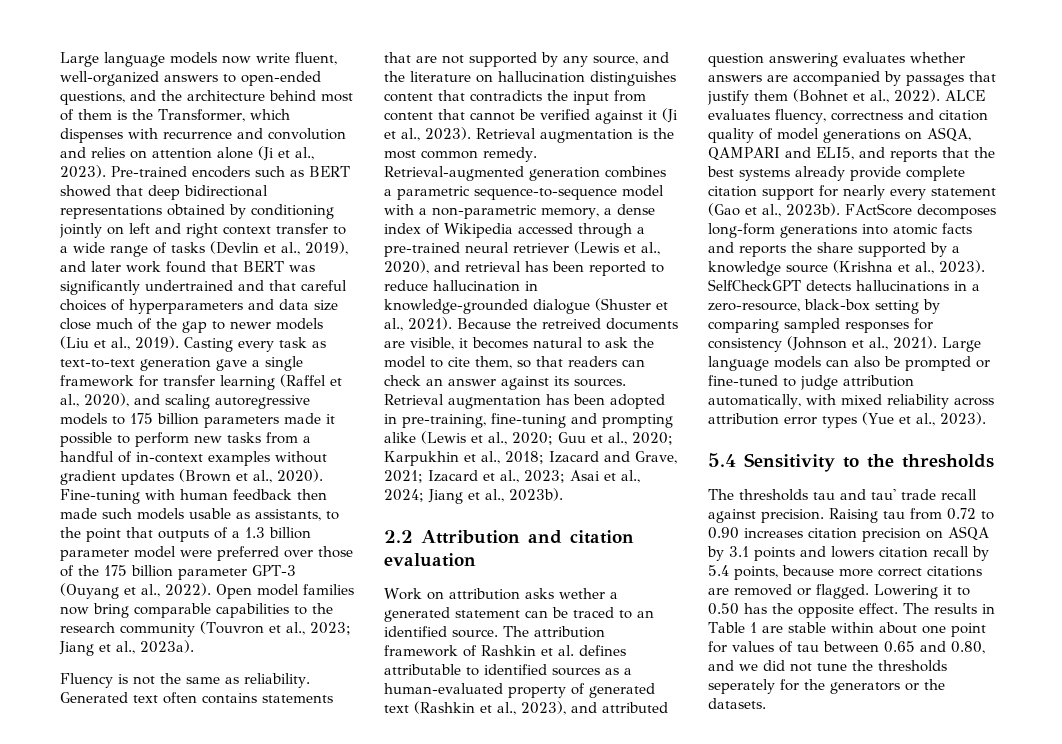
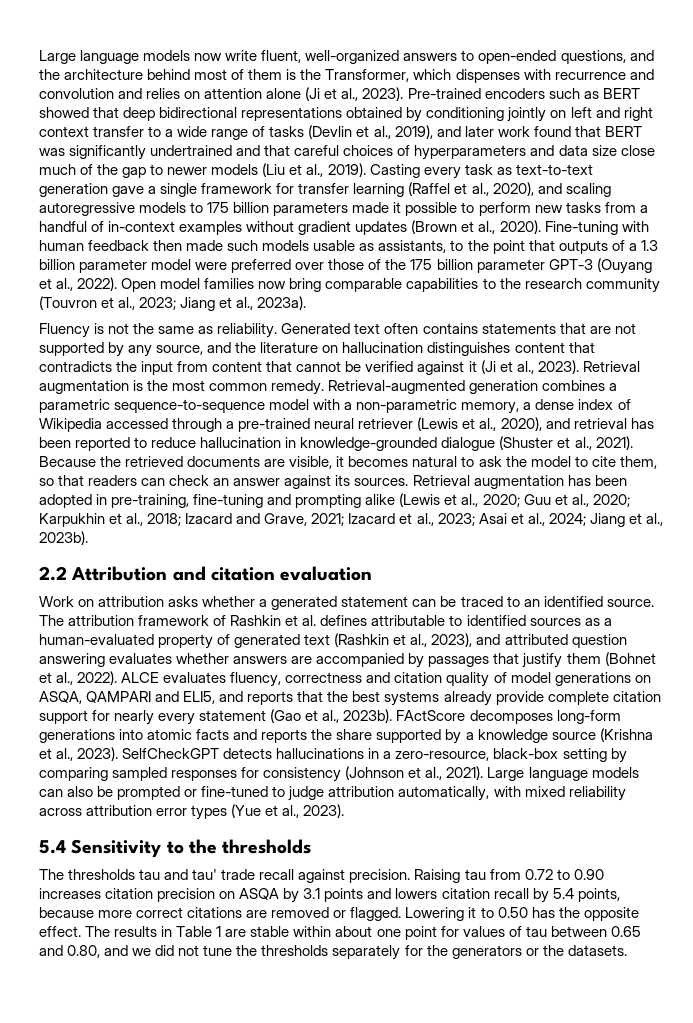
[542,318,601,329] retreived -> [125,456,184,467] retrieved
[558,588,605,599] wether -> [202,596,256,607] whether
[708,679,775,694] seperately -> [332,945,401,960] separately

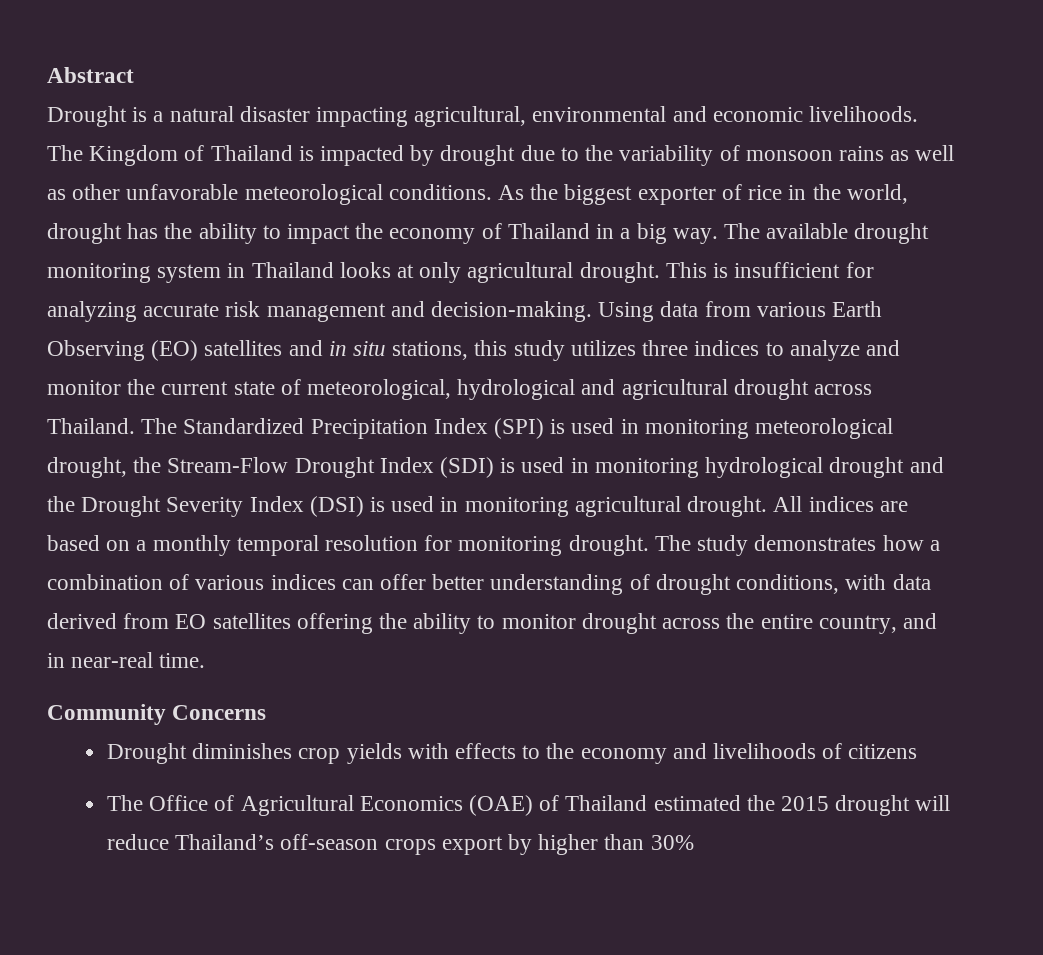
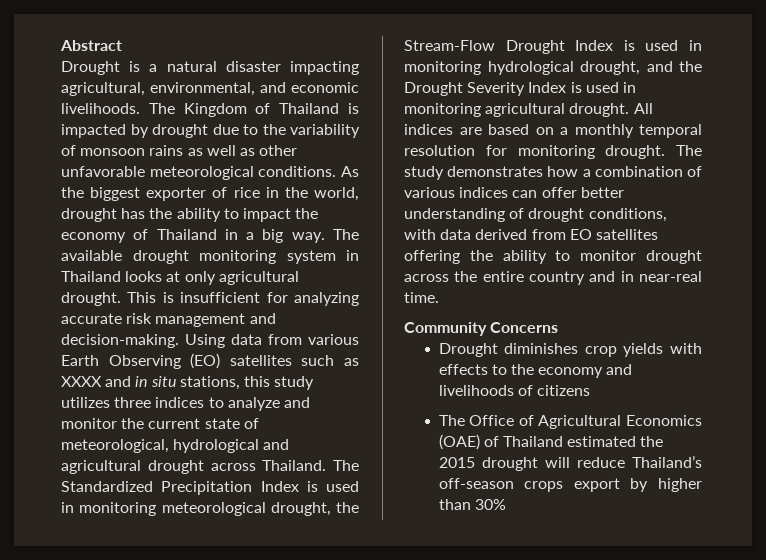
[532,106,667,122] environmental -> [150,82,255,96] environmental,
(283, 348) none -> [301,355,359,366] [61,376,102,387] such as XXXX
[494,418,545,439] (SPI) -> (299, 486) none
[440,457,495,478] (SDI) -> (614, 45) none
[829,457,905,478] drought -> [580,61,640,75] drought,
[309,496,364,517] (DSI) -> (567, 87) none
[818,615,897,634] country, -> [529,271,585,285] country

__________________________________________________

Using the material, find how many lines hold the word "none". Give the number by itself.

4